### Testo del documento

1) Il senso della vita: ricerca semi seria su se stessi…

Ci ho pensato su parecchio tempo… prima di decidermi se scrivere questo post a più puntate.

L’azzimut era… anzi è alquanto complicato e “mettere a fuoco” un ragionamento che tiene insieme: le religioni e la filosofia, la razionalità e lo scetticismo, ma anche l’arte, la scienza, la politica, che ognuna per se e tutte insieme ci propongono i significati possibili e quanto altro può servire a dare una risposta di “senso” al nostro “senso della vita” rappresentava per me  una sfida alquanto impegnativa.

“Finché porterai un sogno nel cuore

non perderai il senso della vita”

(M. Gandhi)

Chissà se anche a Voi capita? Mi finisce la giornata, che non ho fatto neanche in tempo ad accorgermi di vivere! E allora, un po’ sconfitto, talvolta ho chiesto a me stesso: “Maurizio, qual è il senso della vita?” Anche se in realtà, nel mio dialetto più intimo, questa domanda viene declamata così: “che caz …volo …mi sbatto a fare?”

Ma se c’è gente che nasce stramba, io ci nacqui: la domanda sul “senso della vita” mi manda da sempre in crisi e… non perché non so la risposta… ma perché francamente, non riesco a capire la domanda!

######

Consegna scritta: Riscriva il brano del post sul senso della vita compreso tra "1) Il senso" e "sfida alquanto impegnativa.", estremi inclusi. Nel brano sostituisca "sfida" con "prova".

### Voci estratte

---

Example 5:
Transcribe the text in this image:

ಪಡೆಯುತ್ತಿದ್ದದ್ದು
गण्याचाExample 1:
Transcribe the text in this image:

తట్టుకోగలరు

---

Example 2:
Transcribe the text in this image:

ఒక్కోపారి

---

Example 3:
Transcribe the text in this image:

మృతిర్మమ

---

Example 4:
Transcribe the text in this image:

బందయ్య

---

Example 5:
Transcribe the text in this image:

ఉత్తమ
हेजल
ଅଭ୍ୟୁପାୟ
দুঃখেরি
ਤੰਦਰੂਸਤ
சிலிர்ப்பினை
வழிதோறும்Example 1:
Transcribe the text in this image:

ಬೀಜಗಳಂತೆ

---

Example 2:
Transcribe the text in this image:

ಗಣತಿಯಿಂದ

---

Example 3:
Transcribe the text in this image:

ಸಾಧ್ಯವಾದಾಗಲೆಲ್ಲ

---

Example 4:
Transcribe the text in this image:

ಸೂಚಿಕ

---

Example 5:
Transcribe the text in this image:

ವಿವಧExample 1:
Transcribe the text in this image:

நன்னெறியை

######
### Voci estratte

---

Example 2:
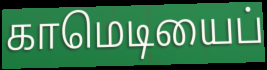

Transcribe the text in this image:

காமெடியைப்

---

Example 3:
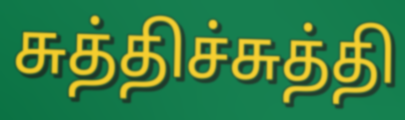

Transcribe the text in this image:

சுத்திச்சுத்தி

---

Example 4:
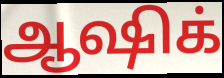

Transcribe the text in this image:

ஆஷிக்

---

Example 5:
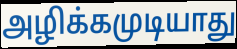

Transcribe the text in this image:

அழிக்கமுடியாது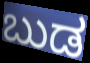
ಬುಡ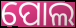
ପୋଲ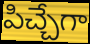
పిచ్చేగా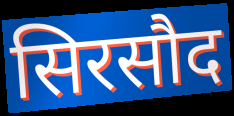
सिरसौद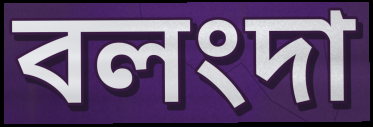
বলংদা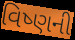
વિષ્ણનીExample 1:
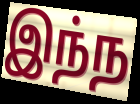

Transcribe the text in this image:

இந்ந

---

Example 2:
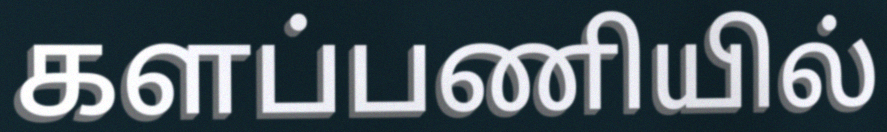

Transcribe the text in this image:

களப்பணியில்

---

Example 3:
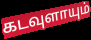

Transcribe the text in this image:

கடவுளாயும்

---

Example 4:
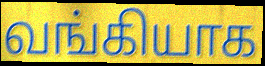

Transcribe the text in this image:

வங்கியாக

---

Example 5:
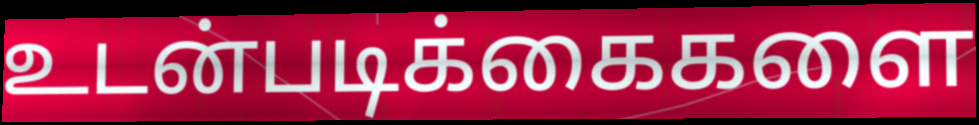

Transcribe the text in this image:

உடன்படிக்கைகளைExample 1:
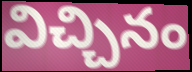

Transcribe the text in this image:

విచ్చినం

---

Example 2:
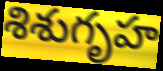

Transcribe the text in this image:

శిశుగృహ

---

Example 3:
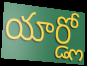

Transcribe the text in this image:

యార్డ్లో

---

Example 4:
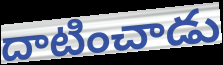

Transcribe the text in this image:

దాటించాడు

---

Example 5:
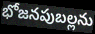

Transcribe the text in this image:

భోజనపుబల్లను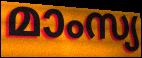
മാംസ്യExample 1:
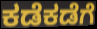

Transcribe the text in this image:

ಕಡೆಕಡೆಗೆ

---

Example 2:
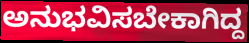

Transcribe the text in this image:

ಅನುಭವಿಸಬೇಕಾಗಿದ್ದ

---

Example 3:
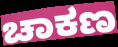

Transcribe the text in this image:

######

Risposta alla consegna:
1) Il senso della vita: ricerca semi seria su se stessi…

Ci ho pensato su parecchio tempo… prima di decidermi se scrivere questo post a più puntate.

L’azzimut era… anzi è alquanto complicato e “mettere a fuoco” un ragionamento che tiene insieme: le religioni e la filosofia, la razionalità e lo scetticismo, ma anche l’arte, la scienza, la politica, che ognuna per se e tutte insieme ci propongono i significati possibili e quanto altro può servire a dare una risposta di “senso” al nostro “senso della vita” rappresentava per me  una prova alquanto impegnativa.